Comment je pouvais raconter à une enfant de onze ans que des hommes m'avaient violée sans ménagement pendant plusieurs jours ? Je ne pouvais pas lui dire textuellement ce que j'avais vécu.
— Ils ont fait des choses sans avoir mon consentement. Tu sais ce que c'est le consentement ?
— C'est quand tu es d'accord pour faire quelque chose. Et si on t'oblige à faire des choses alors que tu n'es pas d'accord c'est mal.
— Exactement. Est-ce qu'on t'a fait des choses sans ton consentement ?
Je vis dans ses yeux des larmes se former avant de finir par glisser le long de ses joues. La réponse était très claire. J'espérai juste qu'elle n'avait pas été violée. C'était une chose bien trop horrible pour une enfant de son âge.
— Viens là.
Elle vint se blottir dans mes bras et sa vulnérabilité me replongea quelques mois en arrière. Je pris pleinement conscience que j'avais eu de la chance d'avoir Lexa à mes côtés ainsi que mes amis pour me soutenir dans cette terrible épreuve. Charlotte, elle, n'avait eu que Maya mais ça ne semblait pas avoir été suffisant.
— Je sais que c'est difficile de mettre des mots sur ce que tu as vécu mais si tu y parviens, tu te sentiras mieux après. Je ne vais pas te dire que tu vas oublier mais tu vas pouvoir apprendre à vivre avec.
Voyant qu'elle ne voulait toujours pas parler, j'essayais de trouver une nouvelle approche.
— Tu sais que ce n'est pas ta faute ? Qu'importe ce qu'ils t'ont fait, ils n'auraient pas dû. C'était mal de leur part. Mais surtout il faut que tu saches qu'ils ne te feront plus jamais de mal.
— C'est vrai ? me demanda-t-elle timidement.
— Oui c'est vrai. Je ne laisserai plus jamais ça arriver et Lexa non plus d'ailleurs. Personne ne les laissera recommencer.
J'avais l'impression qu'elle réfléchissait à ce qu'elle pouvait me dire ou peut-être ce qu'elle allait me dire. Mais ce qui était certain, c'était que son cerveau était en train de carburer.
— Ils...ils m'ont touchée là, annonça-t-elle en montrant sa poitrine. Et ils m'ont demandée de les toucher aussi en utilisant mes mains et ma bouche.

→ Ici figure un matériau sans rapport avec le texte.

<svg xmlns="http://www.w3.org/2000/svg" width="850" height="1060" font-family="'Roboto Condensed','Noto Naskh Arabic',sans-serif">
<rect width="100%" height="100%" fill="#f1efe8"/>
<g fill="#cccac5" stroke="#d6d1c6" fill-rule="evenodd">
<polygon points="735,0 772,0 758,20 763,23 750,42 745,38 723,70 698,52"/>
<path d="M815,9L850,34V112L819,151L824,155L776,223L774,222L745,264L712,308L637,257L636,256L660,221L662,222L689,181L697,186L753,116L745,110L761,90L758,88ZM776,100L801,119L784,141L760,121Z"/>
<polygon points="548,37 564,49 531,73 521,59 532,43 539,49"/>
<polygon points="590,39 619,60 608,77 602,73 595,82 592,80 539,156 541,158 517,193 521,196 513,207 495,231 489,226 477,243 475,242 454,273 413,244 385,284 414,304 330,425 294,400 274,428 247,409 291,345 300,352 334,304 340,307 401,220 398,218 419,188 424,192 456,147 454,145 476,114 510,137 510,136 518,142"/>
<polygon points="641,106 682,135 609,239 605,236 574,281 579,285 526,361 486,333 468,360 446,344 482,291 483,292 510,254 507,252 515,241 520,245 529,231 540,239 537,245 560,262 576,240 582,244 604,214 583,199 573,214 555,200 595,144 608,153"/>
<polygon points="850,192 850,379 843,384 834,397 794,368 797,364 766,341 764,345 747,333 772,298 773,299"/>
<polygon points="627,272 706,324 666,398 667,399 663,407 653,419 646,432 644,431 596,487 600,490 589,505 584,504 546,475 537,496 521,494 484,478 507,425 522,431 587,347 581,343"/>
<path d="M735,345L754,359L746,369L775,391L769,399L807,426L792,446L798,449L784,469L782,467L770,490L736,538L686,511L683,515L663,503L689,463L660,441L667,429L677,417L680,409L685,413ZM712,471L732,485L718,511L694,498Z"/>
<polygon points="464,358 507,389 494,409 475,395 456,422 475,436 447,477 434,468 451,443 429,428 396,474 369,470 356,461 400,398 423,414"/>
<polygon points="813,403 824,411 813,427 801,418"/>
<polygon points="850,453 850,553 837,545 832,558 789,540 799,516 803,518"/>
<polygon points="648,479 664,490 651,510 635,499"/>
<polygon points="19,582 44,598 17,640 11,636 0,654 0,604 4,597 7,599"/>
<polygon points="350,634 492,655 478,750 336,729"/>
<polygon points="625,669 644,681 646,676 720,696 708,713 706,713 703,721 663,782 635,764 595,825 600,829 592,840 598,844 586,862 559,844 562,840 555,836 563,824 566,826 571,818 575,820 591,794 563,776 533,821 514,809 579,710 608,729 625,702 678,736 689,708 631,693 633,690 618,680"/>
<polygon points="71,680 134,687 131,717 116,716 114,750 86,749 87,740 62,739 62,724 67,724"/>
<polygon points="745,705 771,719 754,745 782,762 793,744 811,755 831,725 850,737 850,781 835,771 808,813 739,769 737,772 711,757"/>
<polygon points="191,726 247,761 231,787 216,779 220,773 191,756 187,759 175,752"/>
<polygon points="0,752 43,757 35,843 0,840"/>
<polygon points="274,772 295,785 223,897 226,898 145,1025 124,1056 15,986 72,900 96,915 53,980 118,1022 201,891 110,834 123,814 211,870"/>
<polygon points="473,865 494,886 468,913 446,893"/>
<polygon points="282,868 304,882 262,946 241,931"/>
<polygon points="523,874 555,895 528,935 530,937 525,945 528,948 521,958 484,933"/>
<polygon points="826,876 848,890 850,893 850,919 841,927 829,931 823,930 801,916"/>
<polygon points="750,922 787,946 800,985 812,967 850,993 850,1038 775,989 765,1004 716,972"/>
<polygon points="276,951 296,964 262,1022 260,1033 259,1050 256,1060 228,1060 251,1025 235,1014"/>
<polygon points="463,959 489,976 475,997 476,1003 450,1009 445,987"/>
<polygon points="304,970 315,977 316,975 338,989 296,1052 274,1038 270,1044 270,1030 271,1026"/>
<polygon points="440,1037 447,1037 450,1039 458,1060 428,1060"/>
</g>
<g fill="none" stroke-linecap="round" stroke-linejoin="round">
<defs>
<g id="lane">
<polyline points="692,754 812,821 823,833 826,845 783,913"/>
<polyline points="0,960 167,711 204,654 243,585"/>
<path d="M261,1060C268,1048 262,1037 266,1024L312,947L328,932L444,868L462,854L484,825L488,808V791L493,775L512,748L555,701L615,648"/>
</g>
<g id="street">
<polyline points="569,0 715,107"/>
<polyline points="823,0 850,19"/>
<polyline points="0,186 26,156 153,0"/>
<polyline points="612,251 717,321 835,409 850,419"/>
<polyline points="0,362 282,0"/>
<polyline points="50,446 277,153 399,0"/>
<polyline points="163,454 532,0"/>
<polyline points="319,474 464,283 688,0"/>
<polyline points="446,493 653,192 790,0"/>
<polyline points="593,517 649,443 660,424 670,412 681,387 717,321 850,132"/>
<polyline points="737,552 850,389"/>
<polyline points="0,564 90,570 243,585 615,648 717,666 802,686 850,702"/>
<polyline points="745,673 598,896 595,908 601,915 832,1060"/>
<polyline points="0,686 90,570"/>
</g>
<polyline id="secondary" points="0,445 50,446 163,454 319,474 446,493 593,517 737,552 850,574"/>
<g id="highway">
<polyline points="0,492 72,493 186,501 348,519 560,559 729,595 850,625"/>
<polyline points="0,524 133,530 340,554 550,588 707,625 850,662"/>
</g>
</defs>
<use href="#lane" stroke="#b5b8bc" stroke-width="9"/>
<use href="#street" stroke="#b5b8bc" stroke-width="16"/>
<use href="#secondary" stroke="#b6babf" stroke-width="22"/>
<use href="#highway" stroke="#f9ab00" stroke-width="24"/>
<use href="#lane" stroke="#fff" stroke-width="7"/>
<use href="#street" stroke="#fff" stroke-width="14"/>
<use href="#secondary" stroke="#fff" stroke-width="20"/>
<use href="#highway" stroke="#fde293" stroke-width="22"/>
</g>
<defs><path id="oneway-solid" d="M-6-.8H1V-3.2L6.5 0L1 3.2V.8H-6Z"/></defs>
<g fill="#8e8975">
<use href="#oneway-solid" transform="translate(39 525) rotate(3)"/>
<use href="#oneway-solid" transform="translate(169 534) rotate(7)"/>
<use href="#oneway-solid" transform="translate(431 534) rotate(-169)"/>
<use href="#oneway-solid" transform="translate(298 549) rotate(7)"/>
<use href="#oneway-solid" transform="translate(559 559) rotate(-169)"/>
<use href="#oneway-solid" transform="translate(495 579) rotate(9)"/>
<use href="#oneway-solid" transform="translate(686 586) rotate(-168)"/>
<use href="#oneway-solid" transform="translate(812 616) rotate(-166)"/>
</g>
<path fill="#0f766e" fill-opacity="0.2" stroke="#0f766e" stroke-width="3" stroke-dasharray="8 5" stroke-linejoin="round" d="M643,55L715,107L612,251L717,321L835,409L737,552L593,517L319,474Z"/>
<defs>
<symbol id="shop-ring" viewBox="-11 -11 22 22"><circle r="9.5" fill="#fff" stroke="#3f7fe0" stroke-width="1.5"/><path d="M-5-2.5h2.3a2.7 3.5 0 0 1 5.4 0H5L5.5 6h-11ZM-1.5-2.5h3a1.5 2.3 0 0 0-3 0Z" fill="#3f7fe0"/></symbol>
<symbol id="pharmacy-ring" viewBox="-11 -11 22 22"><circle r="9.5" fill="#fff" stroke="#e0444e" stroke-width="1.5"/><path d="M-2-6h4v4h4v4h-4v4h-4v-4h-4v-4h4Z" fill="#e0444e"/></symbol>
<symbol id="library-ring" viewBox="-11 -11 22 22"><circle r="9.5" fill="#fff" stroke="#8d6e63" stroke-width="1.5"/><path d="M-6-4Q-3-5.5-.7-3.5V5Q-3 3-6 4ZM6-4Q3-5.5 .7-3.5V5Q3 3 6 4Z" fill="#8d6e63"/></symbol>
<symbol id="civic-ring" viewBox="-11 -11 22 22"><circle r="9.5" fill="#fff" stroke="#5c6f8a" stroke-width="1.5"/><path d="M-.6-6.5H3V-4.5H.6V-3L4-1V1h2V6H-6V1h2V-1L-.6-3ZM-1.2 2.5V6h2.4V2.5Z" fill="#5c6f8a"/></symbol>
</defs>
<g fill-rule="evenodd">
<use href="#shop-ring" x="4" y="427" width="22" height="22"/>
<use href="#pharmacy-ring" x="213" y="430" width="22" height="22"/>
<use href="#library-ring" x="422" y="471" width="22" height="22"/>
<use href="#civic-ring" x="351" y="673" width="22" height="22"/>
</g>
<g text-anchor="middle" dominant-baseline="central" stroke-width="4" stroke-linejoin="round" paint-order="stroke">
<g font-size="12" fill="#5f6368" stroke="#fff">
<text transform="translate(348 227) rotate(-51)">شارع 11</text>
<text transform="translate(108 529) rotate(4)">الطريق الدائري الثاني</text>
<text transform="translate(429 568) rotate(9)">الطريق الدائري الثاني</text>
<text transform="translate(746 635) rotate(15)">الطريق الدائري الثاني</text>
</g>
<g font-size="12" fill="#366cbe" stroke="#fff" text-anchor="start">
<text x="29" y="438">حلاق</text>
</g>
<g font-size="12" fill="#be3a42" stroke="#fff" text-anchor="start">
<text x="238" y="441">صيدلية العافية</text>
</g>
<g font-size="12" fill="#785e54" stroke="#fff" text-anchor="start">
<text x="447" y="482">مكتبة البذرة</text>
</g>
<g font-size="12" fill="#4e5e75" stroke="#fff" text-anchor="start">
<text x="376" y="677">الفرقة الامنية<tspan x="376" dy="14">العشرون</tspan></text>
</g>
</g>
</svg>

Je serrai les dents pour éviter de l'interrompre mais ce que j'entendais me révoltait au plus haut point et me donnait envie de vomir. Ce n'était qu'une enfant...
— Je voulais pas mais ils m'ont obligée. Parce que quand je leur disais non ils me frappaient.
Elle releva son haut et je vis quelques cicatrices qui me faisaient penser aux miennes. Elle aussi avait dû subir leurs humeurs.
— Et quand ils ne me faisaient pas des choses, ils m'ordonnaient de m'occuper du ménage et de la cuisine. Le soir ils m'enfermaient dans une cellule. Il faisait noir et froid. J'avais peur. Et puis un jour Maya est venue. Elle m'a donné un livre pour m'occuper sauf que je ne savais pas lire. Alors dès qu'elle le pouvait, elle venait m'apprendre la lecture. Et grâce à elle, je pouvais m'échapper de cet endroit...
— Bravo ma puce, c'était très courageux de te part de tout me raconter mais j'ai une dernière question si tu veux bien.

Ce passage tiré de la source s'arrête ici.